In what is a positive step for MLB, there is a new way to evaluate the balls and strikes calls of major league umpires. The previous method was not employed in all ball parks and had some issues. The first issue was that it interpreted home plate as a rectangle, which misses some of the nuances of a five sided plate. For example, a curve could miss the front of the plate and cut across the back portion of it. The ump could correctly call that a strike, but would be judged wrong by the system.
Naturally, the umpires aren't too happy about the whole thing. Nobody likes to have someone looking over their shoulders as they do their jobs. That's understandable. But when the technology is there to improve the game and make it as standardized as possible, MLB has to take that opportunity. Let's face it, fans that watch the game see most of the game from behind the pitcher and to see the inconsistencies of umpires around the league drives fans nuts.

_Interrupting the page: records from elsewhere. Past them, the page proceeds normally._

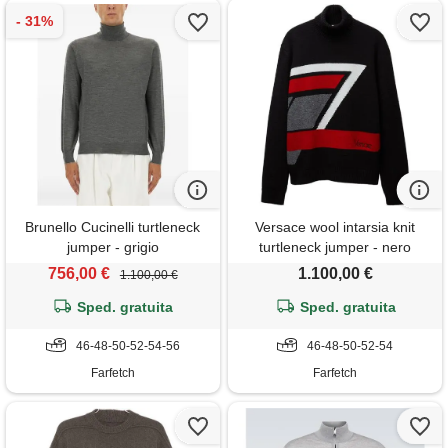
Brunello Cucinelli turtleneck
Versace wool intarsia knit
jumper - grigio
turtleneck jumper - nero
756,00 €
1.100,00 €
1.100,00 €
Sped. gratuita
Sped. gratuita
46-48-50-52-54-56
46-48-50-52-54
Farfetch
Farfetch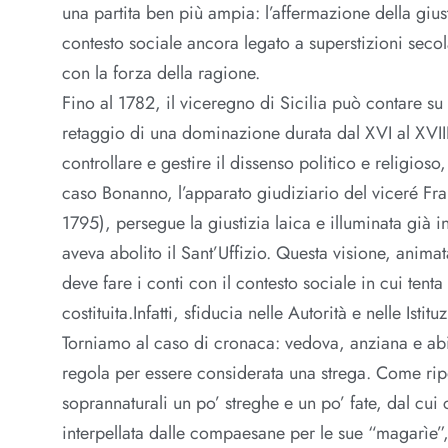
una partita ben più ampia: l’affermazione della giusti
contesto sociale ancora legato a superstizioni secola
con la forza della ragione.
Fino al 1782, il viceregno di Sicilia può contare su 
retaggio di una dominazione durata dal XVI al XVIII
controllare e gestire il dissenso politico e religioso,
caso Bonanno, l’apparato giudiziario del viceré F
1795), persegue la giustizia laica e illuminata già
aveva abolito il Sant’Uffizio. Questa visione, anim
deve fare i conti con il contesto sociale in cui tenta
costituita.Infatti, sfiducia nelle Autorità e nelle Isti
Torniamo al caso di cronaca: vedova, anziana e abit
regola per essere considerata una strega. Come ripor
soprannaturali un po’ streghe e un po’ fate, dal cui
interpellata dalle compaesane per le sue “magarìe”, 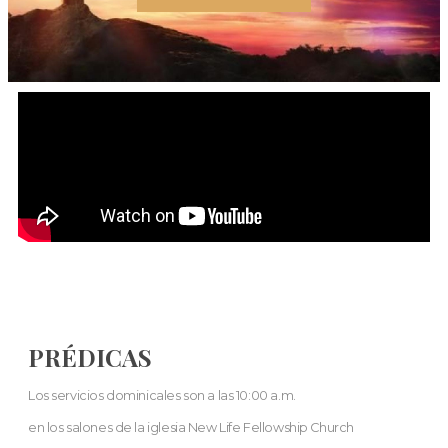
PRÉDICAS
Los servicios dominicales son a las 10:00 a.m.
en los salones de la iglesia New Life Fellowship Church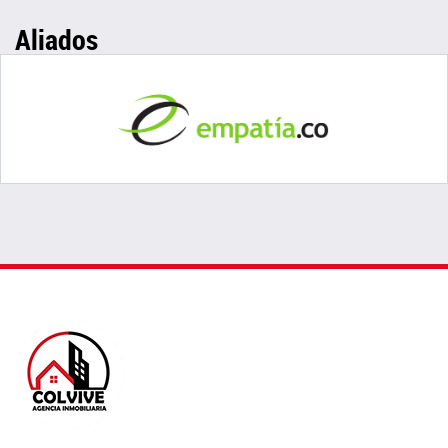
Aliados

The umpires have three things going against them in their angst. First, there is a perception that the umpires are arrogant and think they are as important as the game and players themselves. Second, most fans think umpires have a great job and get paid really well for what amounts to nine months of work. Finally, umpires are found all over the minor leagues and in colleges and high schools around the country. If these guys aren't happy with their jobs, then there are thousands who could take their place.
Anyone who has watched games over the last ten years knows that the strike zone has been a joke. Most pitches above the belt are considered high by major league umps. Tom Glavine and others made a career of moving the strike zone two or three inches off the outside corner. Anything that improves the calling of the zone by umpires is a great thing.
Umpires may not be happy, but they should just accept this because there is no turning back. The technology is in place and there will be oversight. From the Fan's perspective, it's about time.